:: DOCUMENT TEXT ::
_____

What is staking? How can it provide a utility? What incentives users to lock up tokens? This and more as we dive into staking and tokens and how it relates to NFT’s



Did everyone have a safe & happy Eth Merge? I hope so. I told you there was almost definitely probably nothing to worry about, maybe. Glad I nailed that prediction. Anyway, this week we’re going to make a liar out of me by continuing our NFT Basics series almost immediately after I said that it was finished for a while.



Well, these things happen. It occurred to me that we haven’t really discussed the biggest trope in NFTs right now – staking & tokens. I mean, we briefly touched on it when I was discussing NFT pools & bulk purchases using NFT20 well over a year ago in my article on ‘aping’ into NFTs, but we hadn’t really discussed the important stuff.



What’d we miss? Well, ironically, the same thing most projects miss when incorporating a token & staking into their roadmap: utility.


What’s the Use?


Strangely enough, we find ourselves repeating the same cycle and asking the same questions that we asked during the 2017-2018 ICO boom: what is any of this for?


Back then you’d see anyone and everyone launch a token & call themselves a crypto company. You had big accounts shilling them ahead of launch, and then dumping on their followers the second the order books were thick enough for an exit.


The “use-cases” were even more absurd than you see with NFTs, if I’m being honest. At least with NFTs you have the possibility that you like the art enough to want provable ownership & maybe some merch bearing its likeness. Okay. Cool. I guess that’s almost useful?


I remember one project in particular whose entire use, get this, was purchasing aesthetically un-appealing desktop “wallpapers” from their website. They had maybe six. If you don’t remember what “wallpapers” were, it’s because no one gives a crap enough to change them & even if they did that sort of thing has been free since forever.





And who could ever forget Bananacoin? The token tied to an actual banana plantation, with tokens redeemable for…bananas? You thought those ape guys were the first ones to be that absurd? LOL, I wish.



Now, we’re seeing the same thing, as NFT developers try to find a utility with the rapidly shrinking treasuries they have left. The solution? Launch a token; allocate some for future funding, and then dump that the second it finds a market. Oh. Did you think the solution was actual utility?

_____

:: DATASET ROWS ::

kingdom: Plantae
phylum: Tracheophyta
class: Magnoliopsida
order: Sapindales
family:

_____

:: WORK TO COMPLETE ::
#1 Answer these from the NFT staking article:
(a) What was used for NFT pools and bulk purchases in the earlier piece on "aping" into NFTs?
(b) During what boom were the same questions asked?
(c) What could Bananacoin tokens be redeemed for?
#2 Write the next part of the NFT staking article, picking up after its final line.
The records aren't needed for any of this.

:: ANSWERS TO THE EXERCISE ::
#1
(a) NFT20
(b) The 2017-2018 ICO boom
(c) Bananas

#2
Probably not.



I’ve seen everything from staking horses to staking strippers to earn tokens to…I dunno, race more horses or wear less clothing? Who knows? Certainly not the dev teams.



I’m not even saying that NFTs need tokens, staking, or utility. They can absolutely just be about the art. The problem is that as teams started charging more for mints, with higher total supplies, suddenly they felt the need to justify a multimillion dollar raise. That isn’t something you can really “improv”, though.



That’s because utility, tokenomics, and all the other important factors that contribute towards a healthy, innovative ecosystem require forethought. It requires a decent understanding of game & cryptoeconomic theories, as well as a general idea of what constitutes a useful good or service. Maybe some creativity. Bare minimum, an actual developer. The fun fact about NFT projects is: most do not have any of those things, least of all a developer.


“What’s my opinion on NFT utility? Buddy…how long you got?”





Ask yourself: how many NFT projects are there? Thousands? So, did we suddenly get a lot more competent developers interested in crypto specifically for jpeggery, or are most of them using freelancers? Probably the second one. Probably overworked, underpaid, half-competent fiverr devs who are copying & pasting code so fast it’d make your head spin.



The real problem is, even if they deliver a great contract for this NFT’s token – who the hell needs or wants it? Usually nobody.



If the token only has benefit for holders of the NFT, then it’s a walled garden – no one outside needs it, save for speculative purposes. It’s essentially useless.



There are alternatives, and there are myriad ways to give tokens actual utility. A previous project I’d covered, Generative Dungeon, used a different method entirely. Their DNG tokens, as far as I’m aware, aren’t even tradable. You accrue them by staking your dungeon, and they can be spent to unlock advanced tools & items for editing & customizing your dungeon’s various levels.






What they also did was add a section for user-created offerings, such as tutoring, developer or artist assistance, etc. – all facilitated by the marketplace & using the otherwise untradeable token. This gives the service providers more tokens they can use for unlocks, free mints, etc. – and it gives the token holders who don’t want the unlocks a few more options on how to ‘spend’ their DNG.



I honestly prefer this method, as it still incentivizes staking, but without the worry of team allocations being dumped on users the moment liquidity is added to a pool. Here, there is no pool. There is just staking & an open exchange of services for a token. The result? Actually, it might have worked too well – GD had to add a disclaimer to their OpenSea page stating that trading activity/volume is low mostly because the vast majority of dungeons are staked.



That’s something else projects need to consider, before approaching tokens & staking. Cryptoeconomic theory is all about economically incentivizing desired actions, and economically disincentivizing undesired actions. It’s all “carrot & stick”, but planned & programmed.



Too little carrot, and you’re just beating the horse until it leaves. Too little stick, and the horse eats all your carrots. Until next time, just try to remember…you’re the horse. So don’t be a jackass.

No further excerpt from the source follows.